User Tools

Site Tools


oml:start

OML

OML ( OML wiki) is an instrumentation tool to support monitoring systems in testbeds. It allows application writers to define customisable measurement points (MP) inside new or pre-existing applications. The measurement points define the metrics that will be monitored; he data is collected for each measurement point in OML stream format. Experimenters running the applications can then direct the measurement streams (MS) from these MPs to remote collection points, for storage in measurement databases.

In more detail, the OML framework works as follows:

  1. Measurement Points (MP) are defined for applications/experiments running on the resources of the testbed or on these resources themselves. These MP define the metrics that will be collected as monitoring data.
  2. The MP collect monitoring data that is converted to a stream format becoming measurement streams (MS).
  3. The MS are exported to a local or remote OML server. The OML server will receive the monitoring data as streams and will store this data in a SQL database.
  4. Any entity (experimenters or services) willing to get the monitoring data can access the OML server and query the back-end database to get the monitoring information that has been collected.

OML, Fed4FIRE and Community-Lab

The usage of OML in the Community-Lab testbed is related to the Fed4FIRE project ( OML in F4F) in which our testbed contributes. The idea is to use OML to standardize the monitoring of the different testbeds in the federation scenario.

According to the Fed4FIRE model, the testbeds deploy locally a monitoring tool, which can be any existing standard tool (like Zabbix, Nagios, Zenoss …) or a specific tool designed for the testbed (like in Community-Lab, see Monitoring). This local monitoring tool will collect a set of measurements for the testbed. It is assumed that the testbeds contributing in the project will probably already have their own monitoring system to check the health of the testbed and its resources. Thereofre, the idea is to take advantage of these already existing tools and exploit their capabilities to provide data to the monitoring system of Fed4FIRE.

» Exercise aim:
Reproduce the passage of the OML page starting at "In more detail, the" and ending at "a SQL database.". Rely only on the OML page to answer.

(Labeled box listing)

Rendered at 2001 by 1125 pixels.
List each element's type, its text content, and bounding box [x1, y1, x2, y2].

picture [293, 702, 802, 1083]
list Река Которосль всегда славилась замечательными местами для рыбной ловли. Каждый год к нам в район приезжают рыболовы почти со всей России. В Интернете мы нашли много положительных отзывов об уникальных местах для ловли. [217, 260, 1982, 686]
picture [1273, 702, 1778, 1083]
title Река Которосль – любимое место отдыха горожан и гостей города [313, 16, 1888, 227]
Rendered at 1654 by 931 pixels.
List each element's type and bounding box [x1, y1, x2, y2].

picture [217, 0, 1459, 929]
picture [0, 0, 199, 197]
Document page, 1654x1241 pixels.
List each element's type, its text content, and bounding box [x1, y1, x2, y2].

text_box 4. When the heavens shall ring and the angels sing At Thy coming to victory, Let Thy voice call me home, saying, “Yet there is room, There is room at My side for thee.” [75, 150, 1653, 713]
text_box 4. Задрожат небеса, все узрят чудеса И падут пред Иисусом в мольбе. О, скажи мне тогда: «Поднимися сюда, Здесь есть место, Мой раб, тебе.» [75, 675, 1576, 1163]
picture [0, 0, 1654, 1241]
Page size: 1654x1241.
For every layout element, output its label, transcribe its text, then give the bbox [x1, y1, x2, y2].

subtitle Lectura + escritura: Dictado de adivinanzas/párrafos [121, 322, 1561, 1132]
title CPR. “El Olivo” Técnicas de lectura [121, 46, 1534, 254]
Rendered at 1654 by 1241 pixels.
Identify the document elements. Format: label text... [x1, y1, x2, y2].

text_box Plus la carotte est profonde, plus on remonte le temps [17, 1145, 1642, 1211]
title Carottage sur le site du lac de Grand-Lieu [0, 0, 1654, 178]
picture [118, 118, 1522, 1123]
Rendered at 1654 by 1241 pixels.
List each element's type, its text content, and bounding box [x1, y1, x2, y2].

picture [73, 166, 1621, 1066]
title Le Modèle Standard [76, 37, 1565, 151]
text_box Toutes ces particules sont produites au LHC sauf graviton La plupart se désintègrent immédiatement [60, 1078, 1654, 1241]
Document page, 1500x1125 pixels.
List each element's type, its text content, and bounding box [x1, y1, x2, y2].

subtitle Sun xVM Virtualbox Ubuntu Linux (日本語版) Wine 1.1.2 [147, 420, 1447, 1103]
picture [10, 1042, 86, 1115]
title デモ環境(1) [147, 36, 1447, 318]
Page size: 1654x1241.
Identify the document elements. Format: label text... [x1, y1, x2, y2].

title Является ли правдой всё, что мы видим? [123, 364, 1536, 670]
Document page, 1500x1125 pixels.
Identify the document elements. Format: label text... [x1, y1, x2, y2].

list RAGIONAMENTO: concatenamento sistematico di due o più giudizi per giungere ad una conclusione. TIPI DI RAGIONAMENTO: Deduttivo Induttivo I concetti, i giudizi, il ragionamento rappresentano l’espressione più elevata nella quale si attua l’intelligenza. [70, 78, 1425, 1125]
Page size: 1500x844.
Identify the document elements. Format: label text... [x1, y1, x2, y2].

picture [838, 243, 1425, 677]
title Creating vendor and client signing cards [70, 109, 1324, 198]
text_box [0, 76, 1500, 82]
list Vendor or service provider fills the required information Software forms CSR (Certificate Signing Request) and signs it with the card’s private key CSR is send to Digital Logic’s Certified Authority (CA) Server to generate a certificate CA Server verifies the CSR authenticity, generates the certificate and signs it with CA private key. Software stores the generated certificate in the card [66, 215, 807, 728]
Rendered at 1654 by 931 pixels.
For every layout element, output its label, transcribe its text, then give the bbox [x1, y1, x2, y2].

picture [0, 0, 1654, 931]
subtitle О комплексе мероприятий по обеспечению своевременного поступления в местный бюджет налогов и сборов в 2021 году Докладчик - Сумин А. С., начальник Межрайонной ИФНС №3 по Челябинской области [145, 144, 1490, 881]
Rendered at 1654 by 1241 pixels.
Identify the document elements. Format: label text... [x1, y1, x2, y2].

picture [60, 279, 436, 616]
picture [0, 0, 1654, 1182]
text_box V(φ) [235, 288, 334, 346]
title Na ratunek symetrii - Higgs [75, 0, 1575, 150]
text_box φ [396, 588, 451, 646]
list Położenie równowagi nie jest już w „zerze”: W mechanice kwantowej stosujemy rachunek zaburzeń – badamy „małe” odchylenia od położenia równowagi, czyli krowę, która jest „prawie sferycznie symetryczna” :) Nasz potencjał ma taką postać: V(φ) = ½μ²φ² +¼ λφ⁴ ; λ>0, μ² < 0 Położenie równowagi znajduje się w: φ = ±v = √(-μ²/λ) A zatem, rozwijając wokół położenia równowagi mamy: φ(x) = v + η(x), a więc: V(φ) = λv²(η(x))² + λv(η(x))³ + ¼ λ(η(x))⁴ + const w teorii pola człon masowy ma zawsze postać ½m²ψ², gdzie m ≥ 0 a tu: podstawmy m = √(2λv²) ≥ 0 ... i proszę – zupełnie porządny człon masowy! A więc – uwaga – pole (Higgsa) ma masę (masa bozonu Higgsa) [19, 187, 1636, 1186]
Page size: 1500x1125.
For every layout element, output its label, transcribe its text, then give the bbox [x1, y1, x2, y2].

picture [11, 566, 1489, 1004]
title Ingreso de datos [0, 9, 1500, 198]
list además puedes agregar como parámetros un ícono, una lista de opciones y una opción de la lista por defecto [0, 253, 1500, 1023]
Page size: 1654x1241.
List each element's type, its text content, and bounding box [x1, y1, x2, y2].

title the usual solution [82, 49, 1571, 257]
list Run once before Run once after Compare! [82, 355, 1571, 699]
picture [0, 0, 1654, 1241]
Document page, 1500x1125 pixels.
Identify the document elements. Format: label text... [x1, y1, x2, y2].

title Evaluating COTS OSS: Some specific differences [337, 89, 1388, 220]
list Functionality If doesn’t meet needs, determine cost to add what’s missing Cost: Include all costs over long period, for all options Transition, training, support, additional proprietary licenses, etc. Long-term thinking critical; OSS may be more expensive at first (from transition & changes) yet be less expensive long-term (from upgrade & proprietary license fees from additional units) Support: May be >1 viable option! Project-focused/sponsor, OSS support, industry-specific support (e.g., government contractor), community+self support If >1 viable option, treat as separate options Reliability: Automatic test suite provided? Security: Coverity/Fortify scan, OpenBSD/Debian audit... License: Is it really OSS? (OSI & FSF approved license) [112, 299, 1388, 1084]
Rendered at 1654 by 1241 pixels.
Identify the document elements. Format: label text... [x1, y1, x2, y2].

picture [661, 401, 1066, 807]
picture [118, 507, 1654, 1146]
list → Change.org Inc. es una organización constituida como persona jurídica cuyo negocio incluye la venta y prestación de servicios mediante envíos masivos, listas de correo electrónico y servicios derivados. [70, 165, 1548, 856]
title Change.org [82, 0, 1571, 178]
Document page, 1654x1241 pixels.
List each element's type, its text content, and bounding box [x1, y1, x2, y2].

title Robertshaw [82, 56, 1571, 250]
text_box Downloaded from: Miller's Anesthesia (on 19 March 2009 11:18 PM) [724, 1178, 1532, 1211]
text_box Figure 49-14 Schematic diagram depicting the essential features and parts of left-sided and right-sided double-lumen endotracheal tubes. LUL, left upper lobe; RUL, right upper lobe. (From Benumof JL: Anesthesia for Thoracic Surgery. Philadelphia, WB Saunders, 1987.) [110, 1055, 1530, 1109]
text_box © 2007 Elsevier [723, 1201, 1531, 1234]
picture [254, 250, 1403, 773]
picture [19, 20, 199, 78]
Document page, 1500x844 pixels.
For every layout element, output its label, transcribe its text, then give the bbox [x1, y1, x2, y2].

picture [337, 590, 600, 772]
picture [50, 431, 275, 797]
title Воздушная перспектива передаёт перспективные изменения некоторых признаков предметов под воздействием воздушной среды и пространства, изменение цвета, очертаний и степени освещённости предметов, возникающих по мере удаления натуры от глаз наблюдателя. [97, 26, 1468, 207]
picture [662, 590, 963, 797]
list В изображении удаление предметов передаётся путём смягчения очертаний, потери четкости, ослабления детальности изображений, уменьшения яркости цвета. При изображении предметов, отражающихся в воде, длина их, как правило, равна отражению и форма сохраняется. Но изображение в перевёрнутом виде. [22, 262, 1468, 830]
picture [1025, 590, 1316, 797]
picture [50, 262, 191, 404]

» Reply:
In more detail, the OML framework works as follows:

  1. Measurement Points (MP) are defined for applications/experiments running on the resources of the testbed or on these resources themselves. These MP define the metrics that will be collected as monitoring data.
  2. The MP collect monitoring data that is converted to a stream format becoming measurement streams (MS).
  3. The MS are exported to a local or remote OML server. The OML server will receive the monitoring data as streams and will store this data in a SQL database.